I always like to bring groups on our Market tours to the Hazel Dell Mushroom stand to meet my friend Chad and to marvel at the most beautiful mushrooms most people have ever seen. Hazel Dell Mushrooms are a staple in the best restaurants here in the front range, and once each year Hazel Dell opens its doors for an open house and candid tour of the mushroom farm. I had it marked on my calendar for months and am so glad I made the drive north to Fort Collins, CO.
Chad often tells my tour guests that Hazel Dell mushrooms are certified organic by the state of Colorado, that they grow a lot of mushrooms in saw dust, and they “fool” the mushrooms into “thinking” it is spring all the time in closely monitored sea freight containers. Seeing it in person makes for a powerful story of these small fungi.
There are a number of containers on the farm where mushrooms incubate. Then they’re transferred into a larger climate controlled room that is so humid it made my glasses fog up multiple times.

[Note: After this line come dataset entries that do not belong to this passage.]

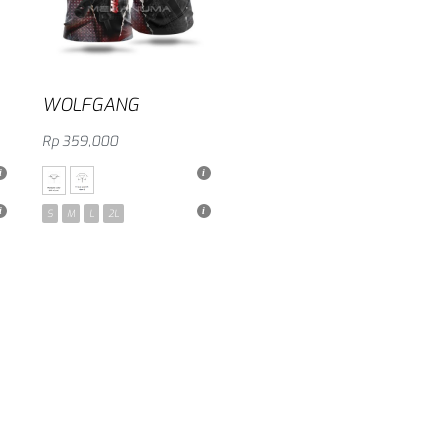
WOLFGANG
Rp
359,000
Pilih salah satu
S
M
L
2L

This room was amazing. You have to see it (or experience it) to believe it, so make sure to visit next year for Hazel Dell’s annual open house! All of the mushrooms we see at the market each week grow here in the most unique looking packets.
The Hazel Dell Mushroom experts do their best to mimic nature and are able to produce mushrooms year-round.
I felt like I was witnessing a really cool, super complex science experiment as Chad talked to us about how simply tossing each incubated package up to a worker straddling shelves a number of feet above the ground simulates a tree falling in the forest, which stimulates growth. Really? So if a tree falls in the forest and nobody is there to hear it, at least the mushrooms will know… and then grow.
It is always nice to see where exactly your food comes from, and learning some behind-the-scenes details about the mushrooms I buy each week was, for me, a great way to spend a Saturday afternoon.